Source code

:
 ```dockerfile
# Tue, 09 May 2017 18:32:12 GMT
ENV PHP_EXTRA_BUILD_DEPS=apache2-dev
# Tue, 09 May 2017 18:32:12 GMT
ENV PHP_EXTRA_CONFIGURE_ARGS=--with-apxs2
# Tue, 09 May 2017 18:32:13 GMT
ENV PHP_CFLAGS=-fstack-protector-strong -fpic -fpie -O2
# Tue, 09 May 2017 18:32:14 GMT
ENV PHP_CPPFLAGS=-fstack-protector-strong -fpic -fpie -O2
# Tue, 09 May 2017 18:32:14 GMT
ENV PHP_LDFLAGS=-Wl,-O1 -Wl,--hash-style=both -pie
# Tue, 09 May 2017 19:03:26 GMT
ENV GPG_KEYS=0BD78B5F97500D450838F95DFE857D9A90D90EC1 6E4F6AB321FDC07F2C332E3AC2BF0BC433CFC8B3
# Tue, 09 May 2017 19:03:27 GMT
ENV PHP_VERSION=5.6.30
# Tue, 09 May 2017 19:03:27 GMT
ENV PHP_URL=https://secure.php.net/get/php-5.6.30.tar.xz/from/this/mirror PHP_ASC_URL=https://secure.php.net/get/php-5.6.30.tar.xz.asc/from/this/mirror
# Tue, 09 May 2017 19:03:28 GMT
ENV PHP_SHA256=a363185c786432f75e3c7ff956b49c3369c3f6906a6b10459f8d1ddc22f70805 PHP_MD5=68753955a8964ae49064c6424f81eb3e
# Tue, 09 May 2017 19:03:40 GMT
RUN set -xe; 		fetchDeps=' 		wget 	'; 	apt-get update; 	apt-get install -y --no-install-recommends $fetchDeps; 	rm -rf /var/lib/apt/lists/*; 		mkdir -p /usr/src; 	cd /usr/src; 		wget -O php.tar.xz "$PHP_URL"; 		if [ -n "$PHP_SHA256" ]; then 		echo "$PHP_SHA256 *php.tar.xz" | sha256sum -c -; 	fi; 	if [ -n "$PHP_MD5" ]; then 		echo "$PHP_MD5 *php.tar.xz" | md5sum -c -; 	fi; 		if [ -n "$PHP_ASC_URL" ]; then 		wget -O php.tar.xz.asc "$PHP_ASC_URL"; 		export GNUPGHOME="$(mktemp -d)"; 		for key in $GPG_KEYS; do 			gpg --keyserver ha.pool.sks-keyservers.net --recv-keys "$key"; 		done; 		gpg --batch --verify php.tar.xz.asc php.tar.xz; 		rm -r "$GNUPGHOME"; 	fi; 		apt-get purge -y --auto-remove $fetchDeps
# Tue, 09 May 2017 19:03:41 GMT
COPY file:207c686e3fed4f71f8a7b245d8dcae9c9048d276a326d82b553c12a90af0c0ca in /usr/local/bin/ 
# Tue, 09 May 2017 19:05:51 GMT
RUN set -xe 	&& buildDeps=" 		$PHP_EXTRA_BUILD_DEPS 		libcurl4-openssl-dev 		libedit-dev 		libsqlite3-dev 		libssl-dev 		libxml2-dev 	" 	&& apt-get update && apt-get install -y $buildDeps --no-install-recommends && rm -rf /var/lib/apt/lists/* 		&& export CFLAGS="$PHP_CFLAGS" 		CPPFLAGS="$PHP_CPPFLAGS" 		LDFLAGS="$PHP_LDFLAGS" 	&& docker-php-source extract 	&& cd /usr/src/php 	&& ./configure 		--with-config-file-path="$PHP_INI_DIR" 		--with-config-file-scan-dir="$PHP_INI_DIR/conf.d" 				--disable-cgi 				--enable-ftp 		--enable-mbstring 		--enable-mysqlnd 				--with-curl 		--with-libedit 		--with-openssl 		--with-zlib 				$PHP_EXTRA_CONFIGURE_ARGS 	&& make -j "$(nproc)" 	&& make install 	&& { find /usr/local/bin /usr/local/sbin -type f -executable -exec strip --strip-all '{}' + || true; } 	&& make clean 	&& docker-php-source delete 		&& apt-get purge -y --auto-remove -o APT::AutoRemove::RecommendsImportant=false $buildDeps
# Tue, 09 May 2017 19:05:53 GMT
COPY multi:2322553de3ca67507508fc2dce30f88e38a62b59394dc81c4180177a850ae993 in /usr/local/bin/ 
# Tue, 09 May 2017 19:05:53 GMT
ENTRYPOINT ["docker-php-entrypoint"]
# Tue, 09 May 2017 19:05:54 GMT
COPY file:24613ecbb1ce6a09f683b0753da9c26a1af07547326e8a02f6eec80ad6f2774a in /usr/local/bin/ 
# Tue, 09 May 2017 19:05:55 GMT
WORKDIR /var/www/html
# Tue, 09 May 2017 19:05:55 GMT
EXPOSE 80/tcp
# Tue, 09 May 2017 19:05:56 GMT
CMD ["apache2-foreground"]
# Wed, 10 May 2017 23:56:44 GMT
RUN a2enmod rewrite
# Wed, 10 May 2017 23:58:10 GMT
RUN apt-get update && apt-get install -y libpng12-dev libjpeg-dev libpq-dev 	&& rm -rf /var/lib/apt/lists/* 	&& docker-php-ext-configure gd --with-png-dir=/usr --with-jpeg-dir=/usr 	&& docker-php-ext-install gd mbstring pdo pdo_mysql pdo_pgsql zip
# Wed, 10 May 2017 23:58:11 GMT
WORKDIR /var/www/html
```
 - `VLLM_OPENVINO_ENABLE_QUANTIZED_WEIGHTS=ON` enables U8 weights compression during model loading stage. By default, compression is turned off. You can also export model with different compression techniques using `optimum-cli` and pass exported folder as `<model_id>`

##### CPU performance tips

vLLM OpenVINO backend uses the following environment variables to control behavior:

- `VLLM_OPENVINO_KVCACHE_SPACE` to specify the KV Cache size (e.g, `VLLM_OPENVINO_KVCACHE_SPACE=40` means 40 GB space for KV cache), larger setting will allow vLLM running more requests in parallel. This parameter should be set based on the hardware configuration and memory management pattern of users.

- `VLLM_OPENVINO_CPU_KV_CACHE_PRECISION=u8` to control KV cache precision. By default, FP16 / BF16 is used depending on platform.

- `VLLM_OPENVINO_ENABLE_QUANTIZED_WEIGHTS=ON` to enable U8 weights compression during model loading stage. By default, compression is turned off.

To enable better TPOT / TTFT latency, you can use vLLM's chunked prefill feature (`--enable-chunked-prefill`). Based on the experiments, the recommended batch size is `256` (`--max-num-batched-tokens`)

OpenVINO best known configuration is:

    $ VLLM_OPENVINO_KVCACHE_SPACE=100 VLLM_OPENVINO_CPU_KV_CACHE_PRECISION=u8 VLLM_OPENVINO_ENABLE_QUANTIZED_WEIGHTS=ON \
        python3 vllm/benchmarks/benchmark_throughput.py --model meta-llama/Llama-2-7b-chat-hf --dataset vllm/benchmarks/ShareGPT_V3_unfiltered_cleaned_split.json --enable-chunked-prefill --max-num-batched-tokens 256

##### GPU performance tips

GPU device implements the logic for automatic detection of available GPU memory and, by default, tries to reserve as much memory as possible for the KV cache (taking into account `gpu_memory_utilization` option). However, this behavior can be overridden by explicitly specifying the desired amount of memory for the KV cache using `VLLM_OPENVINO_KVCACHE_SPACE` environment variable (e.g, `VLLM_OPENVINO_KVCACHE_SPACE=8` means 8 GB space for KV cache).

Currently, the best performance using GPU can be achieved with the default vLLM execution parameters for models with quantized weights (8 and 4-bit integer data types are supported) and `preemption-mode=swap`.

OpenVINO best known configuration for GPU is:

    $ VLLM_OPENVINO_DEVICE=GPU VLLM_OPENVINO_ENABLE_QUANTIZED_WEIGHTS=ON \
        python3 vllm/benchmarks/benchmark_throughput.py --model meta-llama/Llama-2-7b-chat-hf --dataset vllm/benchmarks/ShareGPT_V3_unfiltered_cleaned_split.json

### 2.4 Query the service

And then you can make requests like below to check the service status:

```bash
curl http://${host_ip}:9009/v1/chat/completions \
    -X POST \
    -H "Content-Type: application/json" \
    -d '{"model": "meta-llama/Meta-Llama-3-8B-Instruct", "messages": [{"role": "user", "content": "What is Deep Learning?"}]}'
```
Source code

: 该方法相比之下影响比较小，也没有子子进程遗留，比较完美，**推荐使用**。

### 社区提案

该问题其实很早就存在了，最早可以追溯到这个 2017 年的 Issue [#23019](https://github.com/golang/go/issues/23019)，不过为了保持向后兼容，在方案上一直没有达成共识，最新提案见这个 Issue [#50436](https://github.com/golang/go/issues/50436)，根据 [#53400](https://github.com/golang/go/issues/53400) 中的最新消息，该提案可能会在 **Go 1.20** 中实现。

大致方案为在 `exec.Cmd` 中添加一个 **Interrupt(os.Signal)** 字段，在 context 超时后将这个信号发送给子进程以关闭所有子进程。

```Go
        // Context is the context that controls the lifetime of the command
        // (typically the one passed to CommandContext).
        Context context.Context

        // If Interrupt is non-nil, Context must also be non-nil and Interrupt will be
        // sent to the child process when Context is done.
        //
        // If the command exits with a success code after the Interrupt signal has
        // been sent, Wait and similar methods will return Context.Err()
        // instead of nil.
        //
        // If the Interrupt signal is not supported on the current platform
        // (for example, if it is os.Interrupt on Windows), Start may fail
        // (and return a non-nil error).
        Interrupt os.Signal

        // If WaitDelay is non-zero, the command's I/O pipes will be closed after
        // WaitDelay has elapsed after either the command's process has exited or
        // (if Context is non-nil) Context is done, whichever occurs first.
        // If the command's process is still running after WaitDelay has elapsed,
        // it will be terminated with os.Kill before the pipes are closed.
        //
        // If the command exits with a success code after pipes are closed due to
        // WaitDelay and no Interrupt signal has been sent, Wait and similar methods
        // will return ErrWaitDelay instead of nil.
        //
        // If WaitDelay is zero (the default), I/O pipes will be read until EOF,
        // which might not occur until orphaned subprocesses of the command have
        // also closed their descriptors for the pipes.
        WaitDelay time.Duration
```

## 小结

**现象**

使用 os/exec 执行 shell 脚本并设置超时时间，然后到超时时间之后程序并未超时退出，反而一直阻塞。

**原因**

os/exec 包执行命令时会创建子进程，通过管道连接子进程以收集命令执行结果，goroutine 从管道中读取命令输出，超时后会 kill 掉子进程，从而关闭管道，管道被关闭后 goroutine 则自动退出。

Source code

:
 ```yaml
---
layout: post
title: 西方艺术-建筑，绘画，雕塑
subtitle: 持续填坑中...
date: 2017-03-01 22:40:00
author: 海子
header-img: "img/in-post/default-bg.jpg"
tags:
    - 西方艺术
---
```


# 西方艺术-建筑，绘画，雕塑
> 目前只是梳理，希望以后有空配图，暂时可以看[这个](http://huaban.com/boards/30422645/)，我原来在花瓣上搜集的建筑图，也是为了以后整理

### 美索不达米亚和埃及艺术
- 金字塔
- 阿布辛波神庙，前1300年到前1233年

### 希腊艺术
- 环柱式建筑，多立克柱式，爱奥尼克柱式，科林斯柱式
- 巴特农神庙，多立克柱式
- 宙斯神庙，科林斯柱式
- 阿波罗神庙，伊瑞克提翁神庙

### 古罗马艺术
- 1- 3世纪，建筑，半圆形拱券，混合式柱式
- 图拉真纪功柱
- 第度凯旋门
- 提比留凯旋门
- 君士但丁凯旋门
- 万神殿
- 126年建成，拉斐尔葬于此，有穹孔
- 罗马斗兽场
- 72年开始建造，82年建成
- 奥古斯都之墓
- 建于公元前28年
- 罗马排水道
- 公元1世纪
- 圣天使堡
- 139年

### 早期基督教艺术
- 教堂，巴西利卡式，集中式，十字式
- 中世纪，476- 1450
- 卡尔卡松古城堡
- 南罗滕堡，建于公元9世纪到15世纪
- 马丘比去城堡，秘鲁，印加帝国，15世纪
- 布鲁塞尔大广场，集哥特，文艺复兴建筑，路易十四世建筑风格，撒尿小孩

→ **TRY IT**
All that should be written out is the stretch of lines above between the one holding "vLLM OpenVINO backend" and the one holding "depending on platform.", inclusive, exactly as given.

→ **COMPLETED TASK**
vLLM OpenVINO backend uses the following environment variables to control behavior:

- `VLLM_OPENVINO_KVCACHE_SPACE` to specify the KV Cache size (e.g, `VLLM_OPENVINO_KVCACHE_SPACE=40` means 40 GB space for KV cache), larger setting will allow vLLM running more requests in parallel. This parameter should be set based on the hardware configuration and memory management pattern of users.

- `VLLM_OPENVINO_CPU_KV_CACHE_PRECISION=u8` to control KV cache precision. By default, FP16 / BF16 is used depending on platform.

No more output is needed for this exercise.